No decorrer da ação, uma emboscada cuidadosamente preparada entre as ruas Kirchmayer e V Holesóvickach, a submetralhadora de Gabcik encravou. Foi nesse momento que o seu companheiro Jan Kubis, que também participava da ação, lançou uma granada de mão contra a viatura oficial de Heydrich, ferindo-o mortalmente (morreu em 4 de Junho de 1942, no hospital). Os dois militares empreendem a retirada e procuram refúgio numa igreja ortodoxa da capital tcheca, enquanto os funcionários do Protetorado e todo o aparelho repressivo nazista desencadeavam intensa e minuciosa busca. Como represália pela ausência de informações sobre o paradeiro dos dois, as aldeias de Lídice e Lezháky foram destruídas. Em troca de uma recompensa financeira, Gabcik e Kubis foram traídos por um desertor da Resistência tcheca (Petr Curda) e localizados no interior da Igreja Ortodoxa de São Cirilo e São Metódio.
Refugiados na cripta do templo, o sargento Josef Gabcik e seus companheiros resistiram às primeiras investidas dos soldados das Waffen SS, em 18 de junho de 1942. Quando, ao fim de seis horas de resistência tenaz, verificaram que não poderiam resistir a outros ataques, Gabcik e seus companheiros suicidaram-se. A cripta da Igreja, onde se desenrolou essa ação, é hoje um lugar venerado, e os homens que deram as suas vidas são vistos como heróis e recordados com sentimento e saudade.
Notas:
(1) Josef Gabcik, sargento pára-quedista eslovaco, nascido na aldeia de Poluvsie em 8 de abril de 1912, e que no decorrer da Segunda Guerra Mundial teve ação destacada na Operação “Antropoid”.
(2) O Coronel paraquedista L’ubomír Šebo, atual comandante da unidade, assumiu o comando em fevereiro de 2001, com o posto de Tenente-Coronel.
(3) O 5º Regimento de Forças Especiais “Joseph Gabcik” mantém uma forte cooperação técnica e operacional com as unidades especiais da Polícia eslovaca, destacando-se a unidade anti-terrorista Útvar Osobitného Ur?enia.
(4) A Força Aérea Eslovaca dispõe de pequenas unidades SAR, cujos integrantes são especializados em paraquedismo militar. Entretanto, seu distintivo de qualificação paraquedista apresenta uma ligeira diferença no desenho heráldico. No centro, ao invés de um punho da mão direita empunhando uma adaga, aparece uma hélice tripá.

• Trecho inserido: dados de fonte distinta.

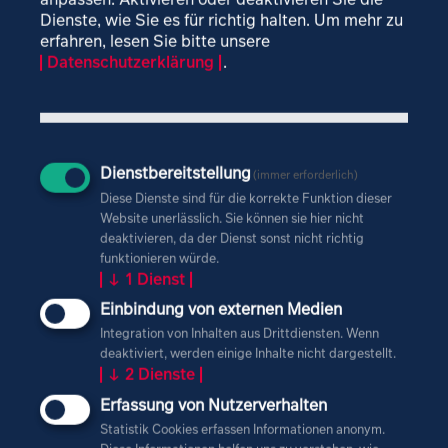
reduzieren den Energiebedarf bei der
Dienste, wie Sie es für richtig halten.
Um mehr zu
Abwasseraufbereitung oder Verwerten die Abwärme
erfahren, lesen Sie bitte unsere
thermischer Abfallbehandlung. Das Erreichen der
Datenschutzerklärung
.
vollständigen Treibhausgasneutralität einer Kommune
ist abhängig von ihrer wirtschaftlichen Verknüpfung.
Emissionen aus Landwirtschaft, Abwasserwirtschaft
sowie Industrie können nicht vollständig gemindert
werden.
Dienstbereitstellung
(immer erforderlich)
Diese Dienste sind für die korrekte Funktion dieser
Kommunale Entsorgungsunternehmen erzeugen mit
Website unerlässlich. Sie können sie hier nicht
der thermischen Verwertung von Abfällen oder
deaktivieren, da der Dienst sonst nicht richtig
Klärschlamm Abwärme. In Kombination mit regryd-
funktionieren würde.
↓
1
Dienst
Energiespeichern kann nicht vermeidbare Abwärme
dem Speicher zugeführt und bei Bedarf wieder zur
Einbindung von externen Medien
Verfügung gestellt werden. Damit können
Integration von Inhalten aus Drittdiensten. Wenn
Energieeffizienzmaßnahmen greifen und ein Beitrag
deaktiviert, werden einige Inhalte nicht dargestellt.
zur klimaneutralen Kommune geleistet werden.
↓
2
Dienste
Erfassung von Nutzerverhalten
Statistik Cookies erfassen Informationen anonym.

(5) HALO-HAHO é uma terminologia militar usada nas Forças Armadas de vários países para indicar um método operacional de transporte/infiltração de pessoal, armamento e equipamento desde uma aeronave em voo a grande altitude e através de um salto em pára-quedas de abertura manual (queda-livre). HALO significa High Altitude - Low Opening (Grande Altitude - Baixa Abertura), e HAHO significa High Altitude - High Opening (Alta Altitude-Alta Abertura). Na maior parte dos países-membros da OTAN, é mantida a designação em inglês. •
Observações - Com exceção dos distintivos, que são da coleção do autor, todas as fotos deste artigo foram cedidas pelo Comando do 5º Regimento de Forças Especiais “Joseph Gabcik”, e são de autoria de Mário Pažický.

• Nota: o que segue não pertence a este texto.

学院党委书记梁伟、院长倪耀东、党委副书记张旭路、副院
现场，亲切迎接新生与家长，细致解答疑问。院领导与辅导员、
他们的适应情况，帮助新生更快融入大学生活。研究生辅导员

- O autor agradece ao Coronel paraquedista ?ubomír Šebo, Comandante do 5º Regimento de Forças Especiais “Joseph Gabcik”, e muito especialmente ao Sargento Margin Bohacik, toda a atenção dispensada, bem como a cessão e envio de todo o material fotográfico.
- Por dificuldades inerentes à tradução literal das designações das várias especialidades militares, optou-se por adotar as designações que normalmente são usadas nos países membros da OTAN, de modo a serem entendidas por um público mais amplo.